From this, we then compute the $$\textbf{simulator}$$ using Monte Carlo Integration,

$\hat{f}(y_i|\theta,\eta_i^S) = \frac{1}{S}\sum_{s=1}^S\tilde{f}(y_i|\theta, \eta_i^{(s)})$

where we have that

$\eta_i^{S} = \big(\eta_i^{(1)},\eta_i^{(2)},...,\eta_i^{(S)}\big)'$

In other words, the simulator is the average of the subsimulator being applied onto random draws of $$\eta$$ from the distribution with a PDF of $$p(\eta)$$.

Finally, we compute the approximate likelihood with

$\hat{\ell}(y|\theta, \eta^S) = \sum_{i=1}^nln\hat{f}(y_i|\theta,\eta_i^S)$

As $$\hat{f}$$ is not necessarily the right likelihood function, we instead call it an approximate likelihood function. Furthermore, this approximate likelihood depends on draws of $$\eta$$ which are random, hence it’ll be different for each set of $$\eta$$ we draw. However, if we draw a large sample of $$\eta$$, we should get the same $$\eta$$ draws and hence this should not vary greatly. In particular, we need that $$\sqrt{n}/S \rightarrow 0$$ as $$S \rightarrow \infty$$, so that we get efficiency. We now maximimise this $$\hat{\ell}$$ as if it was the original likelihood $$\ell$$, in order to find $$\hat{\theta}$$ using techniques we discussed earlier.

Note that when maximising, we need to ensure we use the same $$\eta^S$$ for every $$\theta$$ or else we are changing the approximate likelihood as it depends on $$\eta$$.

In terms of asymptotitcs, we need that $$\hat{f} \rightarrow f$$ as $$n \rightarrow \infty$$ and $$S \rightarrow \infty$$, so that $$\hat{\theta} \rightarrow \theta$$ as a result of consistency. Hence, we need to pick the right subsimulator. On top of that, if we want $$\textbf{efficiency}$$, we require that $$\frac{\sqrt{n}}{S} \rightarrow 0$$. The asymptotic distribution of $$\hat{\theta}$$ is the same.
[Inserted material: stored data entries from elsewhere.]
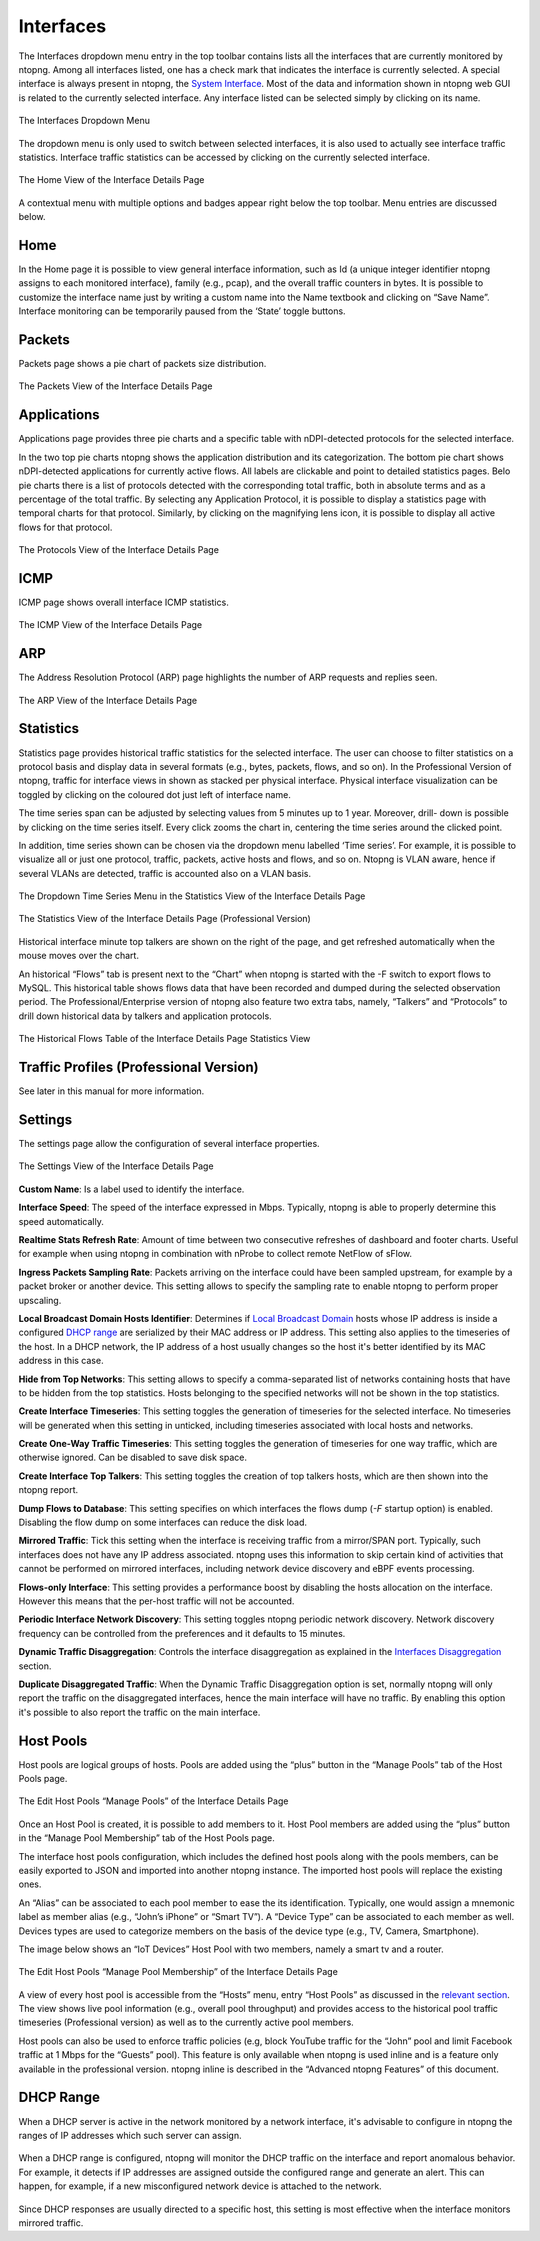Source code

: Interfaces
##########

The Interfaces dropdown menu entry in the top toolbar contains lists all the interfaces that are currently
monitored by ntopng. Among all interfaces listed, one has a check mark that indicates the interface is
currently selected. A special interface is always present in ntopng, the `System Interface`_.
Most of the data and information shown in ntopng web GUI is related to the currently selected
interface. Any interface listed can be selected simply by clicking on its name.

.. figure:: ../img/web_gui_interfaces_dropdown.png
  :align: center
  :alt: Interface Dropdown

  The Interfaces Dropdown Menu

The dropdown menu is only used to switch between selected interfaces, it is also used to actually see
interface traffic statistics. Interface traffic statistics can be accessed by clicking on the currently selected
interface.

.. figure:: ../img/web_gui_interfaces_home.png
  :align: center
  :alt: Interface Home

  The Home View of the Interface Details Page

A contextual menu with multiple options and badges appear right below the top toolbar. Menu
entries are discussed below.

.. _`System Interface`: ../basic_concepts/system_interface.html

Home
----

In the Home page it is possible to view general interface information, such as Id (a unique integer
identifier ntopng assigns to each monitored interface), family (e.g., pcap), and the overall traffic counters in
bytes. It is possible to customize the interface name just by writing a custom name into the Name textbook
and clicking on “Save Name”. Interface monitoring can be temporarily paused from the ‘State’ toggle
buttons.

Packets
-------

Packets page shows a pie chart of packets size distribution.

.. figure:: ../img/web_gui_interfaces_packets.png
  :align: center
  :alt: Interface Packets View

  The Packets View of the Interface Details Page

Applications
------------

Applications page provides three pie charts and a specific table with nDPI-detected protocols for the selected
interface.

In the two top pie charts ntopng shows the application distribution and its categorization. The bottom pie
chart shows nDPI-detected applications for currently active flows. All labels are clickable and point to
detailed statistics pages. Belo pie charts there is a list of protocols detected with the corresponding total
traffic, both in absolute terms and as a percentage of the total traffic.
By selecting any Application Protocol, it is possible to display a statistics page with temporal charts for that
protocol. Similarly, by clicking on the magnifying lens icon, it is possible to display all active flows for that
protocol.

.. figure:: ../img/web_gui_interfaces_protocols.png
  :align: center
  :alt: Interface Protocols View

  The Protocols View of the Interface Details Page

ICMP
----

ICMP page shows overall interface ICMP statistics.

.. figure:: ../img/web_gui_interfaces_icmp.png
  :align: center
  :alt: Interface ICMP View

  The ICMP View of the Interface Details Page

ARP
---

The Address Resolution Protocol (ARP) page highlights the number of ARP requests and replies seen.

.. figure:: ../img/web_gui_interfaces_arp.png
  :align: center
  :alt: Interface ARP View

  The ARP View of the Interface Details Page

Statistics
----------

Statistics page provides historical traffic statistics for the selected interface. The user can choose to filter
statistics on a protocol basis and display data in several formats (e.g., bytes, packets, flows, and so on). In
the Professional Version of ntopng, traffic for interface views in shown as stacked per physical interface.
Physical interface visualization can be toggled by clicking on the coloured dot just left of interface name.

The time series span can be adjusted by selecting values from 5 minutes up to 1 year. Moreover, drill-
down is possible by clicking on the time series itself. Every click zooms the chart in, centering the time
series around the clicked point.

In addition, time series shown can be chosen via the dropdown menu labelled ‘Time series’. For example,
it is possible to visualize all or just one protocol, traffic, packets, active hosts and flows, and so on. Ntopng
is VLAN aware, hence if several VLANs are detected, traffic is accounted also on a VLAN basis.

.. figure:: ../img/web_gui_interfaces_timeseries_dropdown.png
  :align: center
  :alt: Interface Timeseries Dropdown

  The Dropdown Time Series Menu in the
  Statistics View of the Interface Details Page


.. figure:: ../img/web_gui_interfaces_statistics_view.png
  :align: center
  :alt: Interface Statistics View

  The Statistics View of the Interface Details
  Page (Professional Version)

Historical interface minute top talkers are shown on the right of the page, and get refreshed automatically
when the mouse moves over the chart.

An historical “Flows” tab is present next to the “Chart” when ntopng is started with the -F switch to export flows to MySQL. This
historical table shows flows data that have been recorded and dumped during the selected observation
period. The Professional/Enterprise version of ntopng also feature two extra tabs, namely, “Talkers” and
“Protocols” to drill down historical data by talkers and application protocols.

.. figure:: ../img/web_gui_interfaces_historical_flows.png
  :align: center
  :alt: Interface Historical Flows

  The Historical Flows Table of the Interface Details Page Statistics View

Traffic Profiles (Professional Version)
---------------------------------------

See later in this manual for more information.

Settings
--------

The settings page allow the configuration of several interface properties.

.. figure:: ../img/web_gui_interfaces_settings.png
  :align: center
  :alt: Interface Settings

  The Settings View of the Interface Details Page

**Custom Name**:
Is a label used to identify the interface.

**Interface Speed**:
The speed of the interface expressed in Mbps. Typically, ntopng is able to properly determine this speed
automatically.

**Realtime Stats Refresh Rate**:
Amount of time between two consecutive refreshes of dashboard and footer charts. Useful for example
when using ntopng in combination with nProbe to collect remote NetFlow of sFlow.

**Ingress Packets Sampling Rate**:
Packets arriving on the interface could have been sampled upstream,
for example by a packet broker or another device. This setting allows
to specify the sampling rate to enable ntopng to perform proper
upscaling.

**Local Broadcast Domain Hosts Identifier**:
Determines if `Local Broadcast Domain`_ hosts whose IP address is inside a
configured `DHCP range`_ are serialized by their MAC address or IP address.
This setting also applies to the timeseries of the host. In a DHCP network,
the IP address of a host usually changes so the host it's better identified
by its MAC address in this case.

**Hide from Top Networks**:
This setting allows to specify a comma-separated list of networks
containing hosts that have to be hidden from the top statistics. 
Hosts belonging to the specified networks will not be shown in the top
statistics.

**Create Interface Timeseries**:
This setting toggles the generation of timeseries for the selected
interface. No timeseries will be generated when this setting in
unticked, including timeseries associated with local hosts and networks.

**Create One-Way Traffic Timeseries**:
This setting toggles the generation of timeseries for one way traffic, which
are otherwise ignored. Can be disabled to save disk space.

**Create Interface Top Talkers**:
This setting toggles the creation of top talkers hosts, which are then shown into
the ntopng report.

**Dump Flows to Database**:
This setting specifies on which interfaces the flows dump (`-F` startup option) is
enabled. Disabling the flow dump on some interfaces can reduce the disk load.

**Mirrored Traffic**:
Tick this setting when the interface is receiving traffic from a
mirror/SPAN port. Typically, such interfaces does not have any IP
address associated. ntopng uses this information to skip certain kind
of activities that cannot be performed on mirrored interfaces,
including network device discovery and eBPF events processing.

**Flows-only Interface**:
This setting provides a performance boost by disabling the hosts allocation
on the interface. However this means that the per-host traffic will not be accounted.

**Periodic Interface Network Discovery**:
This setting toggles ntopng periodic network discovery. Network
discovery frequency can be controlled from the preferences and it
defaults to 15 minutes.

**Dynamic Traffic Disaggregation**:
Controls the interface disaggregation as explained in the `Interfaces Disaggregation`_
section.

.. _`Local Broadcast Domain`: ../basic_concepts/local_broadcast_domain.html
.. _`DHCP range`: #id1
.. _`Interfaces Disaggregation`: ../advanced_features/dynamic_interfaces_disaggregation.html

**Duplicate Disaggregated Traffic**:
When the Dynamic Traffic Disaggregation option is set, normally ntopng will only report the
traffic on the disaggregated interfaces, hence the main interface will have no traffic. By
enabling this option it's possible to also report the traffic on the main interface.

Host Pools
----------

Host pools are logical groups of hosts. Pools are added using the “plus” button in the “Manage Pools” tab
of the Host Pools page.

.. figure:: ../img/web_gui_interfaces_edit_pools.png
  :align: center
  :alt: Interface Edit Pools

  The Edit Host Pools “Manage Pools” of the Interface Details Page

Once an Host Pool is created, it is possible to add members to it. Host Pool members are added using the
“plus” button in the “Manage Pool Membership” tab of the Host Pools page.

The interface host pools configuration, which includes the defined host pools along with
the pools members, can be easily exported to JSON and imported into another ntopng instance.
The imported host pools will replace the existing ones.

An “Alias” can be associated to each pool member to ease the its identification. Typically, one would
assign a mnemonic label as member alias (e.g., “John’s iPhone” or “Smart TV”). A “Device Type” can be
associated to each member as well. Devices types are used to categorize members on the basis of the
device type (e.g., TV, Camera, Smartphone).

The image below shows an “IoT Devices” Host Pool with two members, namely a smart tv and a router.

.. figure:: ../img/web_gui_interfaces_manage_pool.png
  :align: center
  :alt: Interface Manage Pool

  The Edit Host Pools “Manage Pool Membership” of the Interface Details Page

A view of every host pool is accessible from the “Hosts” menu, entry “Host Pools” as discussed in the
`relevant section`_. The view shows live pool information (e.g., overall pool throughput) and provides access to
the historical pool traffic timeseries (Professional version) as well as to the currently active pool members.

Host pools can also be used to enforce traffic policies (e.g, block YouTube traffic for the “John” pool and
limit Facebook traffic at 1 Mbps for the “Guests” pool). This feature is only available when ntopng is used
inline and is a feature only available in the professional version. ntopng inline is described in the
“Advanced ntopng Features” of this document.

.. _`relevant section`: hosts.html#host-pools

DHCP Range
----------

When a DHCP server is active in the network monitored by a network interface,
it's advisable to configure in ntopng the ranges of IP addresses which such server
can assign.

.. figure:: ../img/web_gui_interfaces_dhcp.png
  :align: center
  :alt: Interface DHCP Range Configuration

When a DHCP range is configured, ntopng will monitor the DHCP traffic on the interface
and report anomalous behavior. For example, it detects if IP addresses are assigned outside
the configured range and generate an alert. This can happen, for example, if a new
misconfigured network device is attached to the network.

.. figure:: ../img/web_gui_interfaces_dhcp_alert.png
  :align: center
  :alt: Interface DHCP Range Configuration

Since DHCP responses are usually directed to a specific host, this setting is
most effective when the interface monitors mirrored traffic.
Hence, in finite samples, the bias can be extremely severe if we use subsimulator that are not equal to v, that is, $$\tilde{f} \neq v$$. The only case when we should do this is to prevent numerical problems. Furthermore, as a result of Monte Carlo integration used in this, we can use antithetic acceleration or if the function to sample from f to generate $$\eta$$ is difficult to sample from, we can use importance sampling.